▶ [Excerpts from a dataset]
====

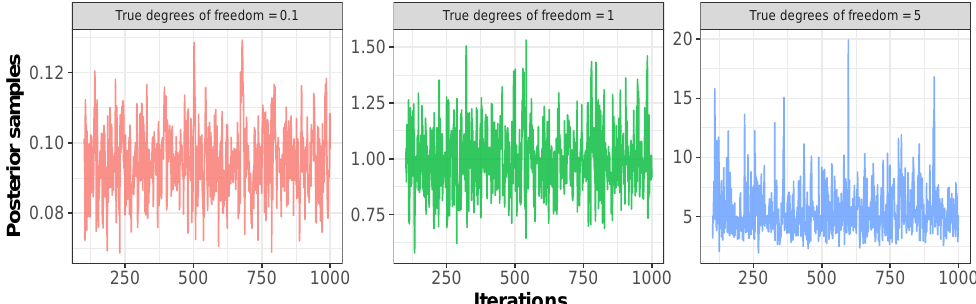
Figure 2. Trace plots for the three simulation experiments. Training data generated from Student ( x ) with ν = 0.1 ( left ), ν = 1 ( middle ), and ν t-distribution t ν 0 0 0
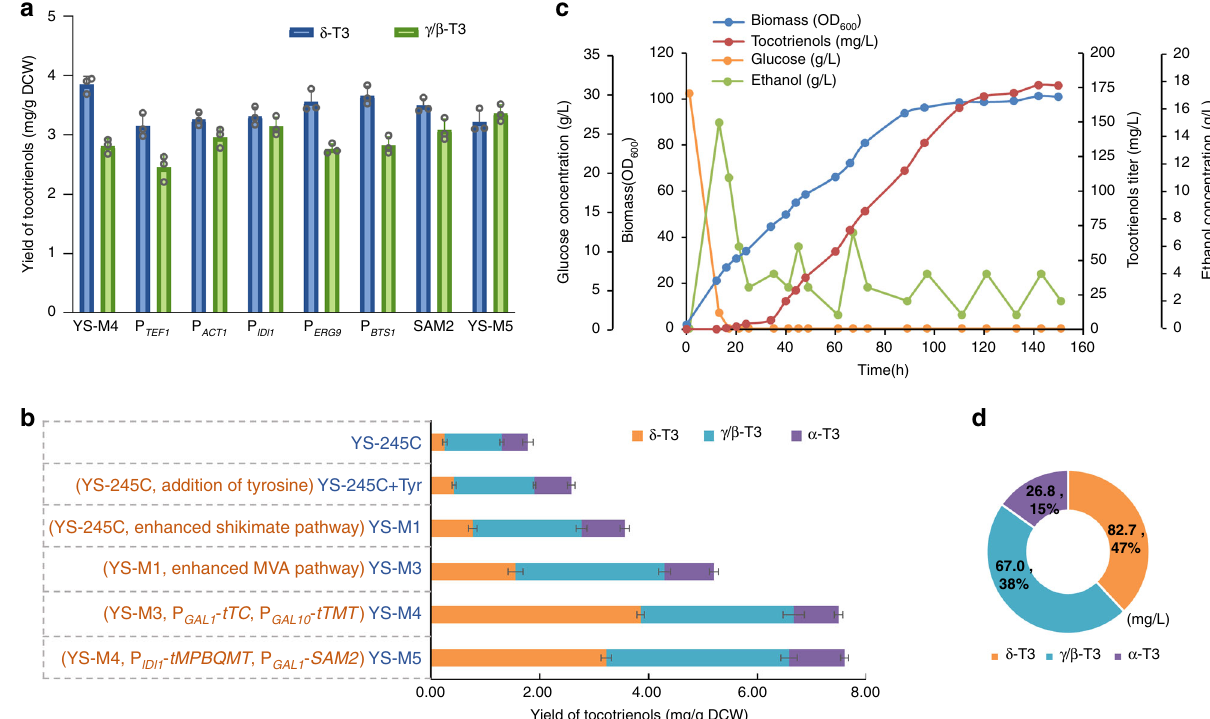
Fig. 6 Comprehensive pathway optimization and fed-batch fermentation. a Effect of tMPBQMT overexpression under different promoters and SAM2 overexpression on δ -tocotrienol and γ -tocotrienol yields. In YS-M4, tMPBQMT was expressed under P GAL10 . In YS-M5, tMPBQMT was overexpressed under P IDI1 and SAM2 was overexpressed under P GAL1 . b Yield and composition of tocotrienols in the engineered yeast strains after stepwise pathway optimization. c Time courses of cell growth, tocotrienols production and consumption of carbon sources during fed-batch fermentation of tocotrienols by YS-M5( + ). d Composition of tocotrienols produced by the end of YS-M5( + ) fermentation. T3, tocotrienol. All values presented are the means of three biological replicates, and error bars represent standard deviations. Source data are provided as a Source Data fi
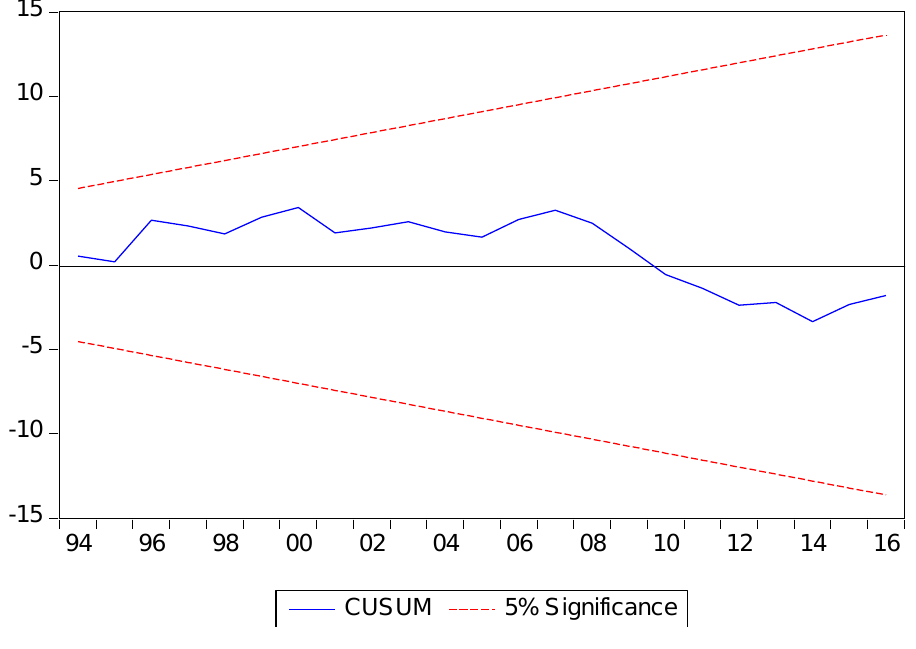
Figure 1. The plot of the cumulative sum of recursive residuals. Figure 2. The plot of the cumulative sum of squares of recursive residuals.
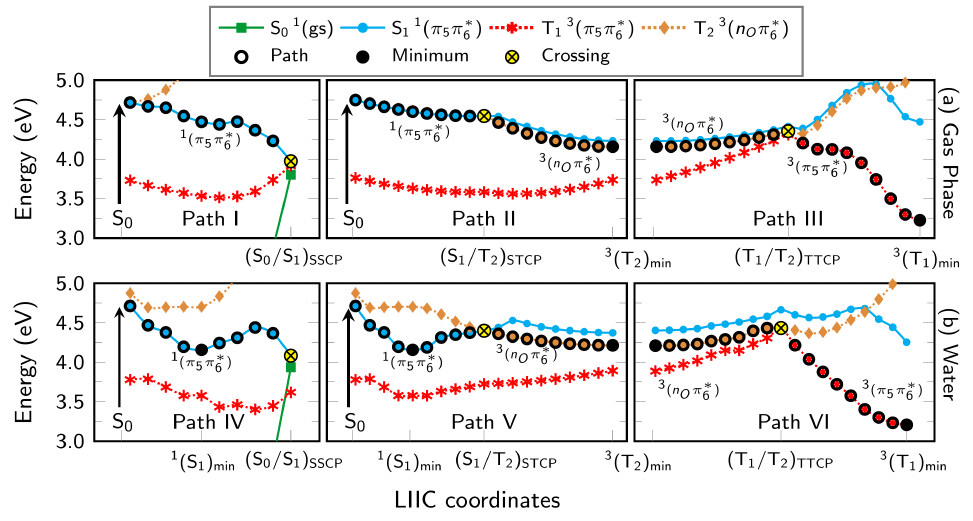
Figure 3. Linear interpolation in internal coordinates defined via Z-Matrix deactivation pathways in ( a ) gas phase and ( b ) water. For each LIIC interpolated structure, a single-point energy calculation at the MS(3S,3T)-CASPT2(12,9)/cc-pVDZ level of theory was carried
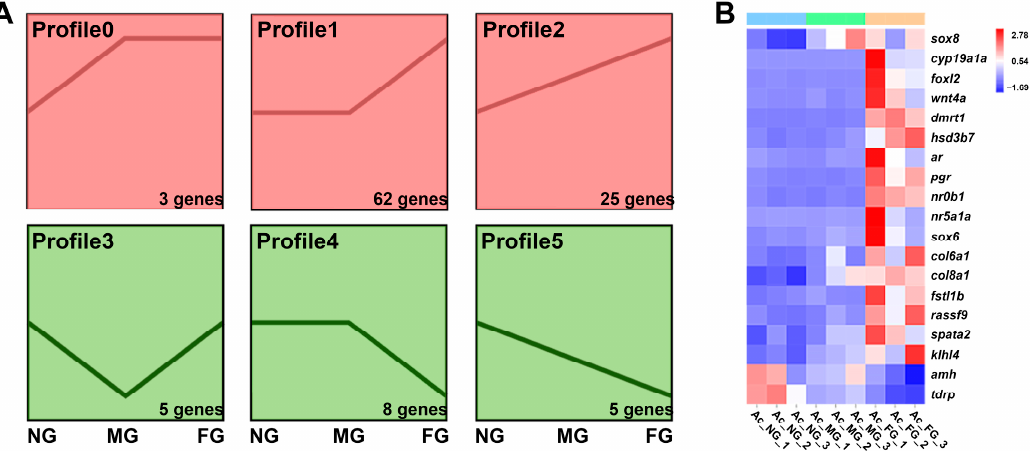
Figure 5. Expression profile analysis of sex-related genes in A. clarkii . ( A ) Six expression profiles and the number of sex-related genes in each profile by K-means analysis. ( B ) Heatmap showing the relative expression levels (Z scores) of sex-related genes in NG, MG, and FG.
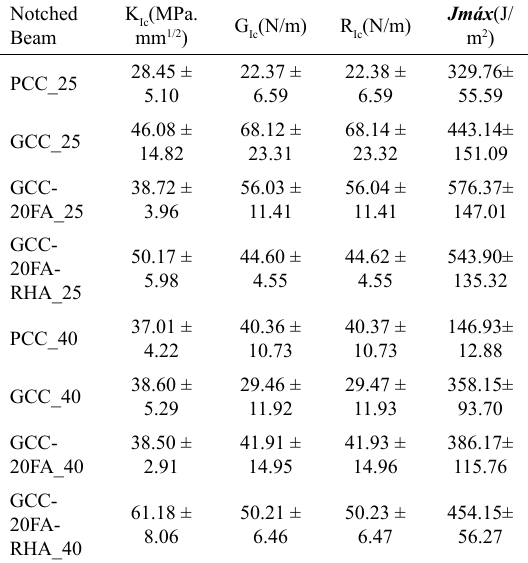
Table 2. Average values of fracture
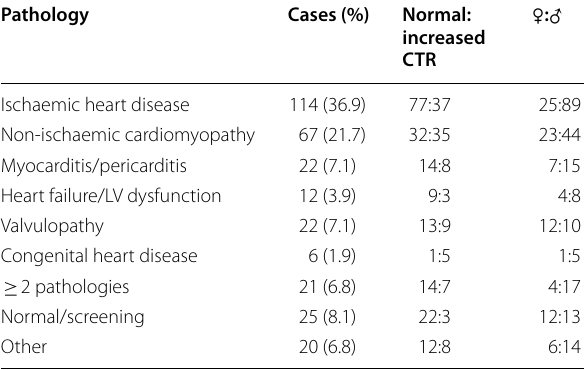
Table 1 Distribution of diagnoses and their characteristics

====

▶ [Assignment] Nothing but the records, repeated exactly and stripped of pictures, should appear in the answer.

▶ [Response box]
Figure 2. Trace plots for the three simulation experiments. Training data generated from Student ( x ) with ν = 0.1 ( left ), ν = 1 ( middle ), and ν t-distribution t ν 0 0 0
Fig. 6 Comprehensive pathway optimization and fed-batch fermentation. a Effect of tMPBQMT overexpression under different promoters and SAM2 overexpression on δ -tocotrienol and γ -tocotrienol yields. In YS-M4, tMPBQMT was expressed under P GAL10 . In YS-M5, tMPBQMT was overexpressed under P IDI1 and SAM2 was overexpressed under P GAL1 . b Yield and composition of tocotrienols in the engineered yeast strains after stepwise pathway optimization. c Time courses of cell growth, tocotrienols production and consumption of carbon sources during fed-batch fermentation of tocotrienols by YS-M5( + ). d Composition of tocotrienols produced by the end of YS-M5( + ) fermentation. T3, tocotrienol. All values presented are the means of three biological replicates, and error bars represent standard deviations. Source data are provided as a Source Data fi
Figure 1. The plot of the cumulative sum of recursive residuals. Figure 2. The plot of the cumulative sum of squares of recursive residuals.
Figure 3. Linear interpolation in internal coordinates defined via Z-Matrix deactivation pathways in ( a ) gas phase and ( b ) water. For each LIIC interpolated structure, a single-point energy calculation at the MS(3S,3T)-CASPT2(12,9)/cc-pVDZ level of theory was carried
Figure 5. Expression profile analysis of sex-related genes in A. clarkii . ( A ) Six expression profiles and the number of sex-related genes in each profile by K-means analysis. ( B ) Heatmap showing the relative expression levels (Z scores) of sex-related genes in NG, MG, and FG.
Table 2. Average values of fracture
Table 1 Distribution of diagnoses and their characteristics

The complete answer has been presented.